> THE REQUEST: In the text about the cabin, what share of the rental income did the local property management companies charge?

> TEXT:

We didn’t plan on being vacation rental managers. It sort of just happened, with a lot of work along the way!

We now have an income-generating property that we can use for our own family vacations at no cost.

I may do a few posts to dive into the detail of this endeavor, but here’s the gist of it! In the meantime, stay at our cabin if you’re looking for a mountain getaway.

How We Started

Our foray into vacation rental management started because we wanted an affordable family getaway from the sometimes claustrophobic Los Angeles metro area. We wanted a place to go on weekends where the air felt cleaner, the pace felt slower, and people felt friendlier. For several months we checked out open houses in mountain areas that had options that we hoped would fit within our modest budget. We soon realized that our dream would be a whole lot more feasible if we were to treat our family vacation home as a vacation rental instead. (Note that there are some tax decisions to make here and some personal use restrictions if you go the income property route – maybe I’ll do another post on that soon).

We narrowed our search to more touristy spot, something that felt a bit counter to our personal preferences but that has proven very useful from the vacation rental standpoint. We found an adorable little A-frame that we loved, and after months of researching the market, we jumped on it. It took us a few months to get the required permits and get the cabin outfitted and ready for renting. I had a baby during that time as well so that slowed things down a bit!

Who doesn’t love a little A-frame in the woods? The cabin when we bought it. We’ve made a few exterior improvements since then.

Self-Managed vs. Property Management Company

When we started, our hope was simply to have the cabin pay for itself from a vacation rental standpoint. We called a few property management companies in the area and were disappointed to learn that they charged a full 30% of the rental income at that time. Wow! That would certainly eat into our bottom line quite a bit, and we weren’t confident that the cabin would be self-sustaining in that scenario.

The idea of self-managing a property hours away from our home seemed daunting, particularly with two full time jobs and a new baby. However, we went for it!

Almost three years later, we have a clearer sense of the pros and cons of managing it ourselves.

Self-Managing is a Lot of Work!

It has certainly required a lot of legwork. Finding cleaners, maintenance workers, plumbers, electricians, and snow plowers on our own took a bit of doing.  There are lots of hours spent communicating with each guest, managing the calendar, dealing with damages and security deposits and high maintenance guests.

Stored data:
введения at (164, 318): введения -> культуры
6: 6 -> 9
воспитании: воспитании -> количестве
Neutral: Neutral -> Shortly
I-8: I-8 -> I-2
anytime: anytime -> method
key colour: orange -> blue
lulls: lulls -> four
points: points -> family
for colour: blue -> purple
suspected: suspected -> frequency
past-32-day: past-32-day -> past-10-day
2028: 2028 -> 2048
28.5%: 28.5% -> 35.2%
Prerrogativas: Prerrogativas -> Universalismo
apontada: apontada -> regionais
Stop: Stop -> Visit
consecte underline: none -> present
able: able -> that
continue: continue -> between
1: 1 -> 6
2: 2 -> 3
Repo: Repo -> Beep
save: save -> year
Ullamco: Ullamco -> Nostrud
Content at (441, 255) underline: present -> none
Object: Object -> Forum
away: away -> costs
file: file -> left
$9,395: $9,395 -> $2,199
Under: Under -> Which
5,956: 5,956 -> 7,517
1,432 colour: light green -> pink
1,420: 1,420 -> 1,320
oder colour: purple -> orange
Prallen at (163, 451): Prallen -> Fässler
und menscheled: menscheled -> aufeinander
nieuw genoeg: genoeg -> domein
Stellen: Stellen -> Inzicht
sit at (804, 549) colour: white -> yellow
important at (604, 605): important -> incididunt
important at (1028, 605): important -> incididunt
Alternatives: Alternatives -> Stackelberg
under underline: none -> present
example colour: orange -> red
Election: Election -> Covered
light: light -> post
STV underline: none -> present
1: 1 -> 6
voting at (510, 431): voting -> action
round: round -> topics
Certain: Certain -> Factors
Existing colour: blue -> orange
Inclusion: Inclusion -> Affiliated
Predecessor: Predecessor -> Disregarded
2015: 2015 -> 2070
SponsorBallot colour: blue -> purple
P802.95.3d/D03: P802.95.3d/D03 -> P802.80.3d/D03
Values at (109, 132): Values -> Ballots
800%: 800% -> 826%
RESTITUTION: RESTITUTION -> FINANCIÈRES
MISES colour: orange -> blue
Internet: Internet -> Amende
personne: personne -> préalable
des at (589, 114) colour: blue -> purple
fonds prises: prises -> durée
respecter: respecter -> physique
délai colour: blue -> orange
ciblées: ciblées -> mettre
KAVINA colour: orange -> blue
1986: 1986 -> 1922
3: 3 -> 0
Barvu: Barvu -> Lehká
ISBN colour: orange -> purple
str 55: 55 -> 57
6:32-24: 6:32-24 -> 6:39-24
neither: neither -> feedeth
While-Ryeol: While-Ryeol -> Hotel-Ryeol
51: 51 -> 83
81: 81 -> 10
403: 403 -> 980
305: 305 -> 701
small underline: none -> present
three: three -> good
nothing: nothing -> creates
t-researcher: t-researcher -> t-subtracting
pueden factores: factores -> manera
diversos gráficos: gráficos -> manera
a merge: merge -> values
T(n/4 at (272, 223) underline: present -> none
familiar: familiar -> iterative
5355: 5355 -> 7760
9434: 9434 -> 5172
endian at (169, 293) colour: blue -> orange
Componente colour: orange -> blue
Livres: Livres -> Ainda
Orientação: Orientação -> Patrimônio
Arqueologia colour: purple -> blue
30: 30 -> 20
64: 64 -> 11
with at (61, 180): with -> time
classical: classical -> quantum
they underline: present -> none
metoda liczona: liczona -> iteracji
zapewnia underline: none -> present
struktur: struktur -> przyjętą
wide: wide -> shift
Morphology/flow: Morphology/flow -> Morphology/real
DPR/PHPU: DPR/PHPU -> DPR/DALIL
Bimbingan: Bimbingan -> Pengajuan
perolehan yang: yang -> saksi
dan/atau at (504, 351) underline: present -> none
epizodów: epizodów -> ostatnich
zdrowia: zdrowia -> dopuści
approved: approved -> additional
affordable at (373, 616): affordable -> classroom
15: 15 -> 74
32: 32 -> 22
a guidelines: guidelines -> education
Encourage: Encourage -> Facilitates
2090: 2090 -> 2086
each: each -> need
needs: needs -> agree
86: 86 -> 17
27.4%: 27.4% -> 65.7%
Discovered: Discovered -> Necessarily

> IN RESPONSE: A full 30% of the rental income.